Drame de Millas : la défense demande l'annulation de l'enquête technique et dénonce les liens des experts avec la SNCF

Plus de 3 ans après la terrible collision mortelle entre un car scolaire et un train régional à Millas, près de Perpignan, un nouvel élément pourrait bien perturber l'instruction. La défense plaide l'annulation de l'expertise technique en raison du "manque d'impartialité" de certains experts.

Le 7 avril prochain, la Cour d'appel d'Aix-en-Provence, réunie en chambre du conseil, se prononcera sur l'objectivité du collège de quatre experts, désigné par le juge d'instruction pour l'enquête technique du drame de Millas.

Des conflits d'intérêts soulevés par l'avocat de la conductrice

Cette procédure fait suite à une requête formée par Maître Jean Codognès, avocat de la conductrice du car. Ce dernier s'interroge sur les liens de certains membres du collège en charge de l'enquête technique avec la SNCF. Il soulève notamment, la présence de conflits d'intérêts.

"Lorsque des experts sont sollicités par des juges d’instruction, ils doivent préciser quelles sont leurs relations d’intérêts avec les parties à la procédure", détaille Jean Codognès.

Ça ne sert à rien de lapider la conductrice, nous devons la vérité aux parents des victimes.

L'avocat met notamment en exergue l'appartenance de certains membres à des filiales et autres partenaires de la SNCF qui conduiraient ainsi selon lui, à un procès "non équitable" pour la conductrice du car. 

J’ai lu la presse locale encore ce matin, la formule suivante est attribuée à un magistrat : "il n’y a pas beaucoup d’experts qui ne soient pas dépendants de la SNCF en France", c’est la vraie problématique. Ce que je vais exposer devant la Cour d’appel d’Aix-en-Provence, c'est une recherche de la vérité.

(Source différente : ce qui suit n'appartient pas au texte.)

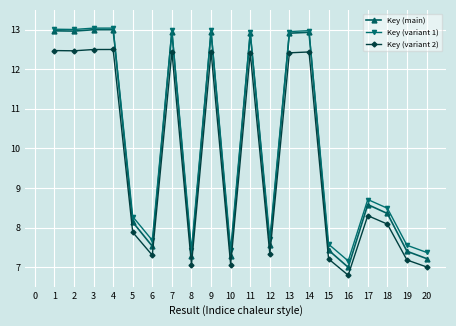

What is the spread (max minus min) of values at 1?

0.5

Jean Codognès, avocat de la conductrice du car de l'accident de Millas.

Avant d'ajouter, "je pense qu’il y a des experts indépendants en France. Il y a des trains qui fonctionnent en Espagne, Belgique, Italie. Dans une organisation européenne, on doit pouvoir trouver des experts totalement indépendants de la SNCF. Ça ne sert à rien de lapider la conductrice, nous devons la vérité aux parents des victimes.".

Alors que les investigations dans cette affaire de l'accident du car de Millas touchent à leur fin, cette requête en nullité à l'encontre de certaines expertises pourrait bien bousculer l'avancée de l'instruction toujours en cours.

Le point sur l'enquête trois ans après le drame

  • L'expertise médicale sur la prise de somnifères par la conductrice 

Le 8 août 2019, l'expertise conclut qu'il n'y a "aucune relation" entre l’accident et le traitement médicamenteux de la conductrice. Selon les expertises médicales menées, le somnifère serait évacué en six heures. Pris à 20 heures la veille de l'accident, il ne peut pas avoir eu d'effet sur le comportement de la conductrice.

Pourtant, en avril de la même année, de nouvelles pièces du dossier d'instruction de l'accident, issues notamment du laboratoire pharmaceutique Sanofi, fabricant le somnifère, mettaient en cause l'hypnotique.

Sanofi qui fabrique le médicament, précisait qu'il "peut influencer de façon conséquente l’aptitude à conduire, avec des risques possibles de somnolence, un allongement du temps de réaction et la diminution de la vigilance, particulièrement pendant les douze heures suivant la prise du médicament". La prise du médicament risque également, toujours selon son fabricant, de provoquer "une conduite automatique avec amnésie post événementiel".

Par ailleurs, l'enquête a également révélé que, pendant les 90 secondes précédant l'accident, la conductrice avait semblé en pilotage automatique avant un brutal coup de frein, trop tardif, devant la barrière baissée du passage à niveau et malgré les coups de klaxon du conducteur du TER.

  • Le rapport du bureau d’enquêtes sur les accidents

Le 17 mai 2019, le bureau d'enquêtes sur les accidents de transport terrestre (BEA-TT) a estimé que "le scénario le plus probable" de l'accident de Millas était une défaillance de la conductrice du car, qui n'a pas perçu que le passage à niveau était fermé. Ce dernier affirme qu'il n'y a pas eu de dysfonctionnement des équipements ferroviaires.

Le Bureau d'enquêtes avance "plusieurs facteurs", en particulier "la visibilité réduite de la signalisation lumineuse de position", notamment celle du feu rouge clignotant de droite et "l'arrêt des sonneries du passage à niveau au moment où les demi-barrières étaient abaissées".

Tous les articles sur le drame de Millas sont à retrouver ici.

Pour l'heure, la date du procès reste incertaine. Après trois ans d'enquête, de nombreuses zones d'ombres persistent quant aux circonstances exactes de cet accident. Un drame qui a fait 6 victimes, 6 collégiens.